England. A century ago, give or take a few years. An England where people who are wicked in thought or deed are marked by the Smoke that pours forth from their bodies, a sign of their fallen state. The aristocracy do not smoke, proof of their virtue and right to rule, while the lower classes are drenched in sin and soot. An England utterly strange and utterly real. An elite boarding school where the sons of the wealthy are groomed to take power as their birthright. Teachers with mysterious ties to warring political factions at the highest levels of government. Three young people who learn everything they’ve been taught is a lie—knowledge that could cost them their lives.
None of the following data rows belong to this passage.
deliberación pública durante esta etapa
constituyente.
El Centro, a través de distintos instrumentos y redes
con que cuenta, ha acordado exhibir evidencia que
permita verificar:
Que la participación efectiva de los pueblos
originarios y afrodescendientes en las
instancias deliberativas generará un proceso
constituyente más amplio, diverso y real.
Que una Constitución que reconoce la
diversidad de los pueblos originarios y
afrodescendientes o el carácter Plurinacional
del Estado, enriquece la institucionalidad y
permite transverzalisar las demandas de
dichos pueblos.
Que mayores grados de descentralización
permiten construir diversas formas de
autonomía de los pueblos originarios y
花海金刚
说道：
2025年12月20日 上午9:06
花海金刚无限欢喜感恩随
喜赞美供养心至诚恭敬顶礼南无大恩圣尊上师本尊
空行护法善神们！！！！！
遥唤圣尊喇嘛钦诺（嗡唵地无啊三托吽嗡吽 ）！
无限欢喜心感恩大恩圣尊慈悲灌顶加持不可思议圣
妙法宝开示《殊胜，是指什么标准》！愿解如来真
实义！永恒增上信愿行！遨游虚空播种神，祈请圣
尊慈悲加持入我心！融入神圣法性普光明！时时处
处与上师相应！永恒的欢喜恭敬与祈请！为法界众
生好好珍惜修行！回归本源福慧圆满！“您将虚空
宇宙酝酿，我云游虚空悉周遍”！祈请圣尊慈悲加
A grand estate where secrets lurk in attic rooms and hidden laboratories. A love triangle. A desperate chase. Revolutionaries and secret police. Religious fanatics and coldhearted scientists. Murder. A London filled with danger and wonder. A tortured relationship between a mother and a daughter, and a mother and a son. Unexpected villains and unexpected heroes. Cool reason versus passion. Rich versus poor. Right versus wrong, though which is which isn’t clear. This is the world of Smoke, a narrative tour de force, a tale of Dickensian intricacy and ferocious imaginative power, richly atmospheric and intensely suspenseful.
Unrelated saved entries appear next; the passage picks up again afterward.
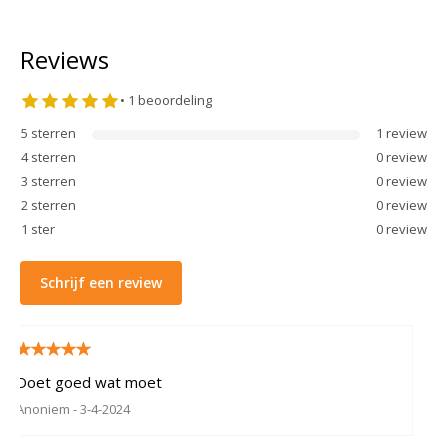
Reviews
•
1
beoordeling
5
sterren
1
review
4
sterren
0
review
3
sterren
0
review
2
sterren
0
review
1
ster
0
review
Schrijf een review
Doet goed wat moet
Anoniem
- 3-4-2024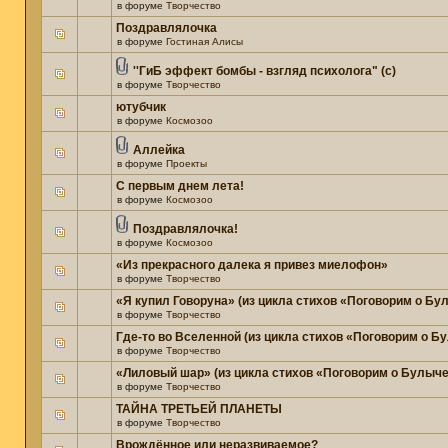
в форуме
Творчество
Поздравлялочка
в форуме
Гостиная Алисы
''ГиБ эффект бомбы - взгляд психолога" (c)
в форуме
Творчество
ютубчик
в форуме
Космозоо
Аллейка
в форуме
Проекты
С первым днем лета!
в форуме
Космозоо
Поздравлялочка!
в форуме
Космозоо
«Из прекрасного далека я привез миелофон»
в форуме
Творчество
«Я купил Говоруна» (из цикла стихов «Поговорим о Бу
в форуме
Творчество
Где-то во Вселенной (из цикла стихов «Поговорим о Б
в форуме
Творчество
«Лиловый шар» (из цикла стихов «Поговорим о Булыче
в форуме
Творчество
ТАЙНА ТРЕТЬЕЙ ПЛАНЕТЫ
в форуме
Творчество
Врождённое или неразвиваемое?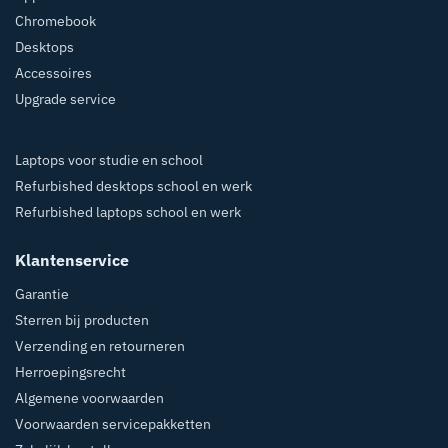
Chromebook
Desktops
Accessoires
Upgrade service
Laptops voor studie en school
Refurbished desktops school en werk
Refurbished laptops school en werk
Klantenservice
Garantie
Sterren bij producten
Verzending en retourneren
Herroepingsrecht
Algemene voorwaarden
Voorwaarden servicepakketten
SMOKE is a fascinating novel set in an alternate version of historical England. Dan Vyleta has a magical way of capturing the atmosphere of the story, setting a serious but adventurous tone as the characters go from boarding school to mysterious estates to London. The intense class divides, portrayal of London, and the attitudes of both Charlie and Thomas suggest a deep Dickens influence, though the speed of the plot follows a quicker, contemporary young adult literature pace.
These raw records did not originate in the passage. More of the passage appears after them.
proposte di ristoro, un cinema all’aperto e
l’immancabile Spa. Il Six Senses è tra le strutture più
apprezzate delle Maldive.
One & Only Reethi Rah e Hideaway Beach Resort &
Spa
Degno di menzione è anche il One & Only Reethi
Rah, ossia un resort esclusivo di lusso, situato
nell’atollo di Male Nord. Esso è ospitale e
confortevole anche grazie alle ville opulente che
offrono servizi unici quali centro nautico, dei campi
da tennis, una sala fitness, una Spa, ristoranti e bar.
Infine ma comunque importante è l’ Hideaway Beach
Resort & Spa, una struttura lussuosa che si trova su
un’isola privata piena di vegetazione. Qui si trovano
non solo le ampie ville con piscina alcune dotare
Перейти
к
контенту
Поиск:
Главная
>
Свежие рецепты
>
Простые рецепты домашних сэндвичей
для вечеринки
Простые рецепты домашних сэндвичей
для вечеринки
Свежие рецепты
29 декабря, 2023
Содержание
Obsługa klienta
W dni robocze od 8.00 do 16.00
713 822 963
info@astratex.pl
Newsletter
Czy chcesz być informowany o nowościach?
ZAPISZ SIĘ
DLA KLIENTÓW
While the premise is engaging and unique, I had a difficult time connecting with the characters. While the majority of Thomas, Charlie, and Livia’s parts are in third person, certain chapters featuring minor characters use first person, and the distinction creates a distance from the main characters. However, such a choice may reflect the close union of the three characters by the end of the book, as a first person narration would separate them more. Even so, Livia’s character is most sorely affected by this, as it often restricts her role to one as primarily a love interest.
SMOKE is an evocative mix of action, mystery, lies, and battles of all sorts of thoughts. Though some areas of the story leave something to be desired, the premise, refreshing ending, and complex plot make SMOKE a whirlwind of a read.